*** Opening Exercise input ***
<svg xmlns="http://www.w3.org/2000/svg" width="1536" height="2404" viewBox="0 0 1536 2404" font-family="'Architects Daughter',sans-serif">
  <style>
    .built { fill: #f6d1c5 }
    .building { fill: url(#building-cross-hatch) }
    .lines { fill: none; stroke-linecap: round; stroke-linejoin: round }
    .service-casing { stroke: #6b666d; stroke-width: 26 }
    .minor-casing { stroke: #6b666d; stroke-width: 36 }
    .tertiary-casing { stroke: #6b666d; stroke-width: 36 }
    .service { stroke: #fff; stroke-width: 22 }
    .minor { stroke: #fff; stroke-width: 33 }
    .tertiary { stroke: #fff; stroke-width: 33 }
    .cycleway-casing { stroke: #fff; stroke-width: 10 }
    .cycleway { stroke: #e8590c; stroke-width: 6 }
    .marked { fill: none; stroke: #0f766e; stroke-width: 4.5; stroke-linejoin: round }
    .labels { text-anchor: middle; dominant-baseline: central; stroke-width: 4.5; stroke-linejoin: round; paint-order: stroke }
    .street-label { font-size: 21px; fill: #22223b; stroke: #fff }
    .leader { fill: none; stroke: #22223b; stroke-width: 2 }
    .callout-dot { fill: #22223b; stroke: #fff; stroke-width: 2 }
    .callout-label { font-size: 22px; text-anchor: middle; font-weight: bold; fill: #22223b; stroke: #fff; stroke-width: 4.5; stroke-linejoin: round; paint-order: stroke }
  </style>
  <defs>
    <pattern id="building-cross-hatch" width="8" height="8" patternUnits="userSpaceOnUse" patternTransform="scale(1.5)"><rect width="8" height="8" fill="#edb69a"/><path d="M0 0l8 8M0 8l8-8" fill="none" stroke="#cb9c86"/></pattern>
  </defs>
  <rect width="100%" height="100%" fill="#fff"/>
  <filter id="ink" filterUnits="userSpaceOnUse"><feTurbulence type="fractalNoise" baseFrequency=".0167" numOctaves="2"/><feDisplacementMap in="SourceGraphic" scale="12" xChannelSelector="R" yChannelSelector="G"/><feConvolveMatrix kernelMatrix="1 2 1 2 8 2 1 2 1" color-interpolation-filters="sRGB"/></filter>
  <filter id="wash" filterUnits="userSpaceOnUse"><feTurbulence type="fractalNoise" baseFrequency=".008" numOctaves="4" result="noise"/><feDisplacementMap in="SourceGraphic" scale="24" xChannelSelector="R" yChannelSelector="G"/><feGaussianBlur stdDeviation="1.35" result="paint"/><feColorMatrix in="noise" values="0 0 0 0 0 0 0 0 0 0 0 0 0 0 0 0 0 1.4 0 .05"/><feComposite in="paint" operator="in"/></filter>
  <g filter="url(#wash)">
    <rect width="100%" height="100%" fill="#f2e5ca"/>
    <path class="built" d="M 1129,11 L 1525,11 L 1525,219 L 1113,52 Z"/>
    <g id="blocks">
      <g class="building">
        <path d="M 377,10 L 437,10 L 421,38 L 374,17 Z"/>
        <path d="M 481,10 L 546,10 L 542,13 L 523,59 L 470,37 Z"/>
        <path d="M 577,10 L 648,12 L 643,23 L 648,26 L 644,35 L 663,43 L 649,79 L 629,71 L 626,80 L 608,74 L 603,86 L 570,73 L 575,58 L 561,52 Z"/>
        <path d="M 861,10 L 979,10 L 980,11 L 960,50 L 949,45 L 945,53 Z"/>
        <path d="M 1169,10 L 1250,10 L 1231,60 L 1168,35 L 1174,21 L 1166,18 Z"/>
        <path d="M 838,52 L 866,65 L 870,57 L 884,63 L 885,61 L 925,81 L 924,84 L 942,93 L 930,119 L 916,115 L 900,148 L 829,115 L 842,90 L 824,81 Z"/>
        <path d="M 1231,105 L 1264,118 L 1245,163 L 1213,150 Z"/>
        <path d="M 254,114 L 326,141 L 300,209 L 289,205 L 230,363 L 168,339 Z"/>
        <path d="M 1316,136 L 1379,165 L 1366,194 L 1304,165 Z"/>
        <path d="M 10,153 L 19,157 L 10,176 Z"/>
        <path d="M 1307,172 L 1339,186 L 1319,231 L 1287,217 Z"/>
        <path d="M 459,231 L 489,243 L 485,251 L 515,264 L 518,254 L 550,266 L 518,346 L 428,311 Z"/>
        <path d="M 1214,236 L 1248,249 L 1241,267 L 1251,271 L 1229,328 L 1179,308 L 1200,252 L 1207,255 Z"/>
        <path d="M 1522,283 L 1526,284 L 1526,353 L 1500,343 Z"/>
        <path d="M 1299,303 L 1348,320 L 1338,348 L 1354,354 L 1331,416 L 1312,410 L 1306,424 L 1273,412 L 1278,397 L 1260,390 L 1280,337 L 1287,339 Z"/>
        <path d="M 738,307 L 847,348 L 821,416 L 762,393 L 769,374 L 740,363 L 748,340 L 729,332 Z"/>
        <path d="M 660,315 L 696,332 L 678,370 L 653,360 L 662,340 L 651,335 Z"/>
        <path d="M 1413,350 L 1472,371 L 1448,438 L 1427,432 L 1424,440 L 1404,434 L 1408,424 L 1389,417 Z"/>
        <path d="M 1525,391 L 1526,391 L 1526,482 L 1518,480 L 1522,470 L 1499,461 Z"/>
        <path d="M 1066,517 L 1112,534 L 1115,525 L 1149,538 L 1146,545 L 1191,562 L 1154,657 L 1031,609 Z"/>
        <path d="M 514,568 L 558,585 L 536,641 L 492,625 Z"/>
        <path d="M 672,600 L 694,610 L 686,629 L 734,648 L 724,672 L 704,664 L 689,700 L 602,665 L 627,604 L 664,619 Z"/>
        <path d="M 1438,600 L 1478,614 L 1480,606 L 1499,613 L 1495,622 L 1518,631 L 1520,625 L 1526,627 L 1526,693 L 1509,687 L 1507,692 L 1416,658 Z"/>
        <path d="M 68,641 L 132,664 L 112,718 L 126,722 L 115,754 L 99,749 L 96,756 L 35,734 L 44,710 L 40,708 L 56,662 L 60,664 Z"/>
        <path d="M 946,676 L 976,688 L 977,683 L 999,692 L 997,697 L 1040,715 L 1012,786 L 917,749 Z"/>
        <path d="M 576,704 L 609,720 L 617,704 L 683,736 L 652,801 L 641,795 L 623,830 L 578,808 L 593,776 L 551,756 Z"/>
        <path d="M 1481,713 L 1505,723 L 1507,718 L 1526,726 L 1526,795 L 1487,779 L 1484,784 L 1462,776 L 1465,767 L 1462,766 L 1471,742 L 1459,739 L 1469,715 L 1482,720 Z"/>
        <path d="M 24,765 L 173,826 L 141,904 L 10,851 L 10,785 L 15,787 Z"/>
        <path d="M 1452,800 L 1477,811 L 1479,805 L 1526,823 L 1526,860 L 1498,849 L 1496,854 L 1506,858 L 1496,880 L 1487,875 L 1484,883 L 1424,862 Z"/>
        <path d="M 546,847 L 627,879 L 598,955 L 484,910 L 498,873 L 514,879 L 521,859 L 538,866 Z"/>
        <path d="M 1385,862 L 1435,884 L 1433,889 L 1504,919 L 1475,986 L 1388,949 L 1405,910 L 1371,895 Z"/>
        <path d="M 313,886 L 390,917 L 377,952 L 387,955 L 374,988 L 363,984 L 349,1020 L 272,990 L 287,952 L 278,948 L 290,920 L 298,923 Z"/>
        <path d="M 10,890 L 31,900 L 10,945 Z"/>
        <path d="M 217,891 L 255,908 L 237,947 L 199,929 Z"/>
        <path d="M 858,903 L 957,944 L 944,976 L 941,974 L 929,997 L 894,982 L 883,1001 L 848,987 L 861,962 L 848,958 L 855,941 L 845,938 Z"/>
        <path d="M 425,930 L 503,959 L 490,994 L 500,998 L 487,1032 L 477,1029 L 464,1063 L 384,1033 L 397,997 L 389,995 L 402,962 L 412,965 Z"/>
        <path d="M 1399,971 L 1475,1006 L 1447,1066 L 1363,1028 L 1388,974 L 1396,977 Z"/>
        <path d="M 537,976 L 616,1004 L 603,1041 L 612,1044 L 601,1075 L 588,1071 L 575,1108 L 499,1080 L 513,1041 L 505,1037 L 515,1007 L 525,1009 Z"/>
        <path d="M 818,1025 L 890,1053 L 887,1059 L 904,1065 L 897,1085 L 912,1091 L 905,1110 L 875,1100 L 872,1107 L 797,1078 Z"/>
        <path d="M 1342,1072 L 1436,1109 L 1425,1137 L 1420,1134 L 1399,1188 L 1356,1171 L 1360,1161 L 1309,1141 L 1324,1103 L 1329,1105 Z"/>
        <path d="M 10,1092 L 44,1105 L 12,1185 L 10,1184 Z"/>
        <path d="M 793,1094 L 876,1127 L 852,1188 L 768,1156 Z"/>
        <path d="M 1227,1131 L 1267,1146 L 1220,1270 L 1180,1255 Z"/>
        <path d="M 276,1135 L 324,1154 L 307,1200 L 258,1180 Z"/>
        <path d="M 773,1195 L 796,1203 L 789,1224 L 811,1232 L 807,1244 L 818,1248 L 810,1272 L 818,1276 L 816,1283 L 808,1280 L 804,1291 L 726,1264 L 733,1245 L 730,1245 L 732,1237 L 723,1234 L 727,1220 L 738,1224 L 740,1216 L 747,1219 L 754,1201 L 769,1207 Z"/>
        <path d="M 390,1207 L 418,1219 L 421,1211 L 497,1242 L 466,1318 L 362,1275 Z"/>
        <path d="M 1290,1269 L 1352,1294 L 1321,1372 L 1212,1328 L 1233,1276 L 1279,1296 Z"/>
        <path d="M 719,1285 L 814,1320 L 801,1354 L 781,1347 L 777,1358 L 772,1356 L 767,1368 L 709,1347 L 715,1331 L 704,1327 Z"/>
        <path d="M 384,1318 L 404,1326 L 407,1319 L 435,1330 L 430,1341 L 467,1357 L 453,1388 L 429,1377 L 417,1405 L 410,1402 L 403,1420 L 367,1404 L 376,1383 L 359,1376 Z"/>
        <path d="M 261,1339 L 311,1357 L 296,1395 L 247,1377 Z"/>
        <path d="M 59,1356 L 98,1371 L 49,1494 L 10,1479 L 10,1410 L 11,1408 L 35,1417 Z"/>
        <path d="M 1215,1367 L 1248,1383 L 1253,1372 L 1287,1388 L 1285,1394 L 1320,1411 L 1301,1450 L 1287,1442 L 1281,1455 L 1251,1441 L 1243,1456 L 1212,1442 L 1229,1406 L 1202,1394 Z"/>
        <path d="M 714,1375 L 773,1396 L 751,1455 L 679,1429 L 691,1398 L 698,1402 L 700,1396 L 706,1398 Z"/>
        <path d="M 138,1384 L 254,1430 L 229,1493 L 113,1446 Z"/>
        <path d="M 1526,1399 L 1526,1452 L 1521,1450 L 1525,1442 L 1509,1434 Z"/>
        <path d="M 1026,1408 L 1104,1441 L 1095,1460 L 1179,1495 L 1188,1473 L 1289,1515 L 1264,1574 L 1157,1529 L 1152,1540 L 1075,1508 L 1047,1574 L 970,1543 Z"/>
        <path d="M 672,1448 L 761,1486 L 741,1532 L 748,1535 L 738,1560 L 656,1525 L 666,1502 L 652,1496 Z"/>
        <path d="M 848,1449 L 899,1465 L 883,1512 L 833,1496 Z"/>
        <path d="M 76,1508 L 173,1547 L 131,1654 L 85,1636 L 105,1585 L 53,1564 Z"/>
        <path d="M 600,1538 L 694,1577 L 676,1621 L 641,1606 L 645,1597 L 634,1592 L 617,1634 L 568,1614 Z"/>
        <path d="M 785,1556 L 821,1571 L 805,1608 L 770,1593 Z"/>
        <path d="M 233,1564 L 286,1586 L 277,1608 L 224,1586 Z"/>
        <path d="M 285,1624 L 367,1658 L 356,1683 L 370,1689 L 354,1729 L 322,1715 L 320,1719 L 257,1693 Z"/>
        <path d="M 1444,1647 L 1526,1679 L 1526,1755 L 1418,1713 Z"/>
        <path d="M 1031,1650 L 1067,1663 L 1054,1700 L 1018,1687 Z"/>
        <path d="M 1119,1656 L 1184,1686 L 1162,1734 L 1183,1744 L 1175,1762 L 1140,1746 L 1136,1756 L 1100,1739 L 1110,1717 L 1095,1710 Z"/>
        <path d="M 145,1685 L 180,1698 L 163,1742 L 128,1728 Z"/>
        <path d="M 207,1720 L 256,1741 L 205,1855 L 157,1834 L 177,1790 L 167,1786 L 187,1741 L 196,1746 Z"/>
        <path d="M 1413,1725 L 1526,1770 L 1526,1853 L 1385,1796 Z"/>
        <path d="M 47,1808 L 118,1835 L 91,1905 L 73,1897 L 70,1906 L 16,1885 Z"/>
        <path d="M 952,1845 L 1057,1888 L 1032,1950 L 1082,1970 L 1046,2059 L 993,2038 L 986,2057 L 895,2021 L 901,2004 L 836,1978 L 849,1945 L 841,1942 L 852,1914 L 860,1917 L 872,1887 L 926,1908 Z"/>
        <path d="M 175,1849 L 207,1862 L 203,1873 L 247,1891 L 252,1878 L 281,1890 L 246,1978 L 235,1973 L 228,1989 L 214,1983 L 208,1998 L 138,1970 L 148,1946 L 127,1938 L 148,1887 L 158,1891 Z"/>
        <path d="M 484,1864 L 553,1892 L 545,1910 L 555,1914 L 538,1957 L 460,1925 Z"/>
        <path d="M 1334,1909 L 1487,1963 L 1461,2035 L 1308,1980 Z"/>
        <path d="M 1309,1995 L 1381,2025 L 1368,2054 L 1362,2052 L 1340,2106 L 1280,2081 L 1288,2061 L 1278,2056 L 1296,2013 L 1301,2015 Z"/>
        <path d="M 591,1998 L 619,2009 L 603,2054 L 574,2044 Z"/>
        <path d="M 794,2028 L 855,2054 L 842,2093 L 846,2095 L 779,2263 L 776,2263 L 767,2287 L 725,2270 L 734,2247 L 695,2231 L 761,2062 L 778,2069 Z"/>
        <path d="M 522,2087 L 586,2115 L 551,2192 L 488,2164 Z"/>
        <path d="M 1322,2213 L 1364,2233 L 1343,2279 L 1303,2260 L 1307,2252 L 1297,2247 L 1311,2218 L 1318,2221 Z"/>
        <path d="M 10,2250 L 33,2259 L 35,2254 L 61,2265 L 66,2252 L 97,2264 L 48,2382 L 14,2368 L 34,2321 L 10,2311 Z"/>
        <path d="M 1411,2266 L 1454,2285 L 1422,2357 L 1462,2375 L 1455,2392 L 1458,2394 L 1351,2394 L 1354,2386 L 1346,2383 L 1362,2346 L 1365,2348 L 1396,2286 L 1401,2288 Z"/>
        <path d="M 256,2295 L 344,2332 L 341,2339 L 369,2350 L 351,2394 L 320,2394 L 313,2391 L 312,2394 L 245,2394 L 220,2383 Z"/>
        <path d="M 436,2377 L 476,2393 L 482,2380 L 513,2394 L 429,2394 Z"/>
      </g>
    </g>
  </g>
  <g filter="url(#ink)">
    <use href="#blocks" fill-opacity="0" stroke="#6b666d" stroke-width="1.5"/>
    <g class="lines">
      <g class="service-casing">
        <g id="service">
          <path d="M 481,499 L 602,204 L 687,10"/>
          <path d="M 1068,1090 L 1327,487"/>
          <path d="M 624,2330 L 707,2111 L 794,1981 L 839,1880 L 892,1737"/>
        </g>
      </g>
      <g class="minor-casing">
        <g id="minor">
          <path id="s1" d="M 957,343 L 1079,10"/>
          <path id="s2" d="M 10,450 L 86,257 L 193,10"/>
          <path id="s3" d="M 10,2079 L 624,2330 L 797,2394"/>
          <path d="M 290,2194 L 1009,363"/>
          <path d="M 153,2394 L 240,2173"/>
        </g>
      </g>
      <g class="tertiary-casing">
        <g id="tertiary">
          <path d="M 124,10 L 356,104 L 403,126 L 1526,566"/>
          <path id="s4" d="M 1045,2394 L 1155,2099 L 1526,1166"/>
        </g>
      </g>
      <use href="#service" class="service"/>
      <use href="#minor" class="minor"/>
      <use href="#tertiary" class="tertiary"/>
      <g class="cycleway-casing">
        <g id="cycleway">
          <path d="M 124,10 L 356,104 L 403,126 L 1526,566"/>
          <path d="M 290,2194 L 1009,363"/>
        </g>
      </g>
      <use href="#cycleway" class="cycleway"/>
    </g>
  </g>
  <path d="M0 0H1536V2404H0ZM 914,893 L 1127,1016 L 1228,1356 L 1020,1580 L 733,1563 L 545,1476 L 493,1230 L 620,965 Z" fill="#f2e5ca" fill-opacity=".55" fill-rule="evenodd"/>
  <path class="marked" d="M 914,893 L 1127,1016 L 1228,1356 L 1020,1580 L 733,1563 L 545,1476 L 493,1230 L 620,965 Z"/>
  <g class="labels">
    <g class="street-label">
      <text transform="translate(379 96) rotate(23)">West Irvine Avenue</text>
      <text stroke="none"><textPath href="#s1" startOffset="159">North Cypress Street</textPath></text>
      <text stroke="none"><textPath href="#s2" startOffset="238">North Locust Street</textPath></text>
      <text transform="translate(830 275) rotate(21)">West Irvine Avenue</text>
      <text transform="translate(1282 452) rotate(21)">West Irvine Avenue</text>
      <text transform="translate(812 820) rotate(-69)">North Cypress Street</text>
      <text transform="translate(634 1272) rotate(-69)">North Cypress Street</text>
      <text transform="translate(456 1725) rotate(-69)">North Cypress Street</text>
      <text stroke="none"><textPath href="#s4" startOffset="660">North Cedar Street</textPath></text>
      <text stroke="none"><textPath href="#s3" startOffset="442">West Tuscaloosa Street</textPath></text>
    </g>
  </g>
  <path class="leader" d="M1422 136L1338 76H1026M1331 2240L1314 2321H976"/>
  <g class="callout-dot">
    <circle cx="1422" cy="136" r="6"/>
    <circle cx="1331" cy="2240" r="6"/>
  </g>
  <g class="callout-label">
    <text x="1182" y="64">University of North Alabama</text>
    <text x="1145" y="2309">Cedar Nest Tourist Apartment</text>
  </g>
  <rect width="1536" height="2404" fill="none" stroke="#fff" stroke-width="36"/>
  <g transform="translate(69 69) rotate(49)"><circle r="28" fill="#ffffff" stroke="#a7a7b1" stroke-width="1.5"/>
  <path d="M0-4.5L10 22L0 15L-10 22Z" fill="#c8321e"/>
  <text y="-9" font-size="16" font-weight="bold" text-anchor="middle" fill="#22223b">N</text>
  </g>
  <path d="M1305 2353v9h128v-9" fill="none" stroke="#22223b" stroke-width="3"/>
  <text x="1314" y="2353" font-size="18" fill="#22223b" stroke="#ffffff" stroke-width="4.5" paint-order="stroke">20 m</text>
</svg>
*** Closing Exercise input ***
▸ About this exercise
Print the lines above from the one with "none; stroke-linecap: round;" through the one with "0 0 0 0 1.4", both included, exactly as written and nothing more.

▸ Solution below
    .lines { fill: none; stroke-linecap: round; stroke-linejoin: round }
    .service-casing { stroke: #6b666d; stroke-width: 26 }
    .minor-casing { stroke: #6b666d; stroke-width: 36 }
    .tertiary-casing { stroke: #6b666d; stroke-width: 36 }
    .service { stroke: #fff; stroke-width: 22 }
    .minor { stroke: #fff; stroke-width: 33 }
    .tertiary { stroke: #fff; stroke-width: 33 }
    .cycleway-casing { stroke: #fff; stroke-width: 10 }
    .cycleway { stroke: #e8590c; stroke-width: 6 }
    .marked { fill: none; stroke: #0f766e; stroke-width: 4.5; stroke-linejoin: round }
    .labels { text-anchor: middle; dominant-baseline: central; stroke-width: 4.5; stroke-linejoin: round; paint-order: stroke }
    .street-label { font-size: 21px; fill: #22223b; stroke: #fff }
    .leader { fill: none; stroke: #22223b; stroke-width: 2 }
    .callout-dot { fill: #22223b; stroke: #fff; stroke-width: 2 }
    .callout-label { font-size: 22px; text-anchor: middle; font-weight: bold; fill: #22223b; stroke: #fff; stroke-width: 4.5; stroke-linejoin: round; paint-order: stroke }
  </style>
  <defs>
    <pattern id="building-cross-hatch" width="8" height="8" patternUnits="userSpaceOnUse" patternTransform="scale(1.5)"><rect width="8" height="8" fill="#edb69a"/><path d="M0 0l8 8M0 8l8-8" fill="none" stroke="#cb9c86"/></pattern>
  </defs>
  <rect width="100%" height="100%" fill="#fff"/>
  <filter id="ink" filterUnits="userSpaceOnUse"><feTurbulence type="fractalNoise" baseFrequency=".0167" numOctaves="2"/><feDisplacementMap in="SourceGraphic" scale="12" xChannelSelector="R" yChannelSelector="G"/><feConvolveMatrix kernelMatrix="1 2 1 2 8 2 1 2 1" color-interpolation-filters="sRGB"/></filter>
  <filter id="wash" filterUnits="userSpaceOnUse"><feTurbulence type="fractalNoise" baseFrequency=".008" numOctaves="4" result="noise"/><feDisplacementMap in="SourceGraphic" scale="24" xChannelSelector="R" yChannelSelector="G"/><feGaussianBlur stdDeviation="1.35" result="paint"/><feColorMatrix in="noise" values="0 0 0 0 0 0 0 0 0 0 0 0 0 0 0 0 0 1.4 0 .05"/><feComposite in="paint" operator="in"/></filter>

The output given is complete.